Vol. 75, No. 2, February
2002
Wisconsin Courts Struggle with Geography in
Nonsolicitation Agreements
Noncompete agreements expressly limit their reach to
a particular geographic territory. In contrast, nonsolicitation
agreements operationally limit their geographic scope by restricting
competitive activities to certain customers of the employer. Wisconsin
courts in
Farm Credit Services of North Central Wisconsin v.
Wysocki and
Equity Enterprises Inc. v. Milosch have
struggled with the geographic scope of nonsolicitation agreements, thus
complicating the task of drafting enforceable restrictive covenant
agreements.

--- Work to complete ---
**A)** In the passage on nonsolicitation agreements, how do these agreements limit their geographic scope?
**B)** Extend the passage on nonsolicitation agreements, starting after its last sentence.
The records play no part in this work.

--- Entries provided ---
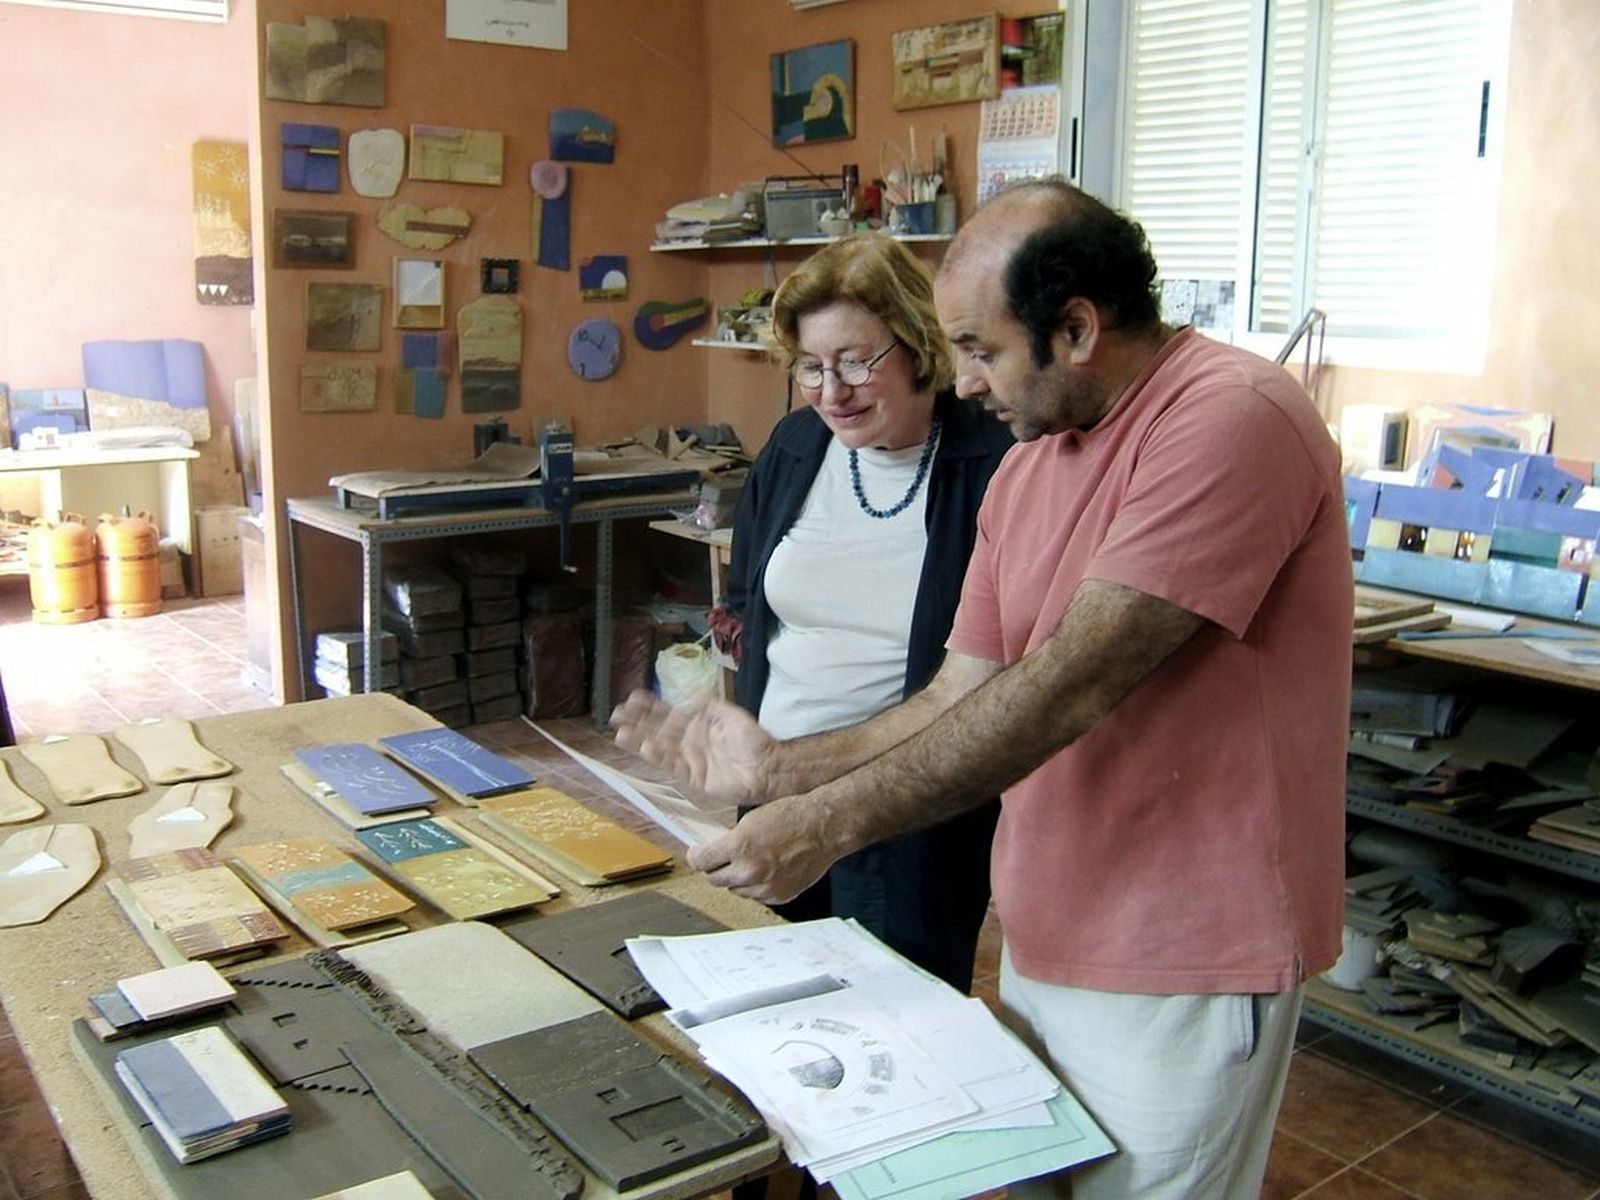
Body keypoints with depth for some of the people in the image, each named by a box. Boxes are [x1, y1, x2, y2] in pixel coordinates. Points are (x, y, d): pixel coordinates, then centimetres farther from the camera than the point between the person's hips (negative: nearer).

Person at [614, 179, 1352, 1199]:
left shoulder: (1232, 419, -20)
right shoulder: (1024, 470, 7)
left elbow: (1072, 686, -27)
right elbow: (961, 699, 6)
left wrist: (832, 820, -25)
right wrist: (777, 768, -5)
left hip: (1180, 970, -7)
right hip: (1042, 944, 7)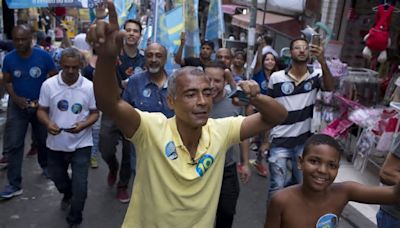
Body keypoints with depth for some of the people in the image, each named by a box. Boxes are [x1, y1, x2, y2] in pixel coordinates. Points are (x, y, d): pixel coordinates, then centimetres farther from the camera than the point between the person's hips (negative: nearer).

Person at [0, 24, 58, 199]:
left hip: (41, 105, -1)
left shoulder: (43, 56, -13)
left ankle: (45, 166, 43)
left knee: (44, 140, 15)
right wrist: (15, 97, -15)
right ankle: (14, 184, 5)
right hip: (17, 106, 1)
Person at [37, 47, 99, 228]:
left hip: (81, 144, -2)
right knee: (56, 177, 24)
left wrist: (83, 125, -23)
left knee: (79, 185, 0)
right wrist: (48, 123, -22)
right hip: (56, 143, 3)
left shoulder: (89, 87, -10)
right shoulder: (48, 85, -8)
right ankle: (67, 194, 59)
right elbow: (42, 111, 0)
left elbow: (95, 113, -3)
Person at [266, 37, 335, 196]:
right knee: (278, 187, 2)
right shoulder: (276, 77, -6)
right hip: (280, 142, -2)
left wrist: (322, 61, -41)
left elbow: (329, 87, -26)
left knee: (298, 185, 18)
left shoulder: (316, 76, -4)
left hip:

--- Answers in order ---
**A)** They restrict competitive activities to certain customers of the employer.

**B)**
by Bradden C. Backer & John J. Kalter
Reasonable geographic scope has been a central requirement of
valid contracts restricting the competitive activities of employees and
agents under both Wisconsin's common and statutory law.1 Some contracts, referred to in this article
as "noncompete agreements," satisfy this requirement by expressly
limiting their reach to a particular geographic territory. Others,
denominated as "nonsolicitation agreements," operationally limit their
geographic scope by restricting competitive activities to certain
customers of the employer/principal.2 Two
recent Wisconsin court opinions - those in Farm Credit Services of
North Central Wisconsin v. Wysocki3 and Equity Enterprises Inc. v.
Milosch4 - have struggled with (indeed,
have unnecessarily created) issues concerning the geographic scope of
nonsolicitation agreements. Regrettably, these decisions have
complicated the already daunting task of those who seek to draft
enforceable restrictive covenant agreements in Wisconsin.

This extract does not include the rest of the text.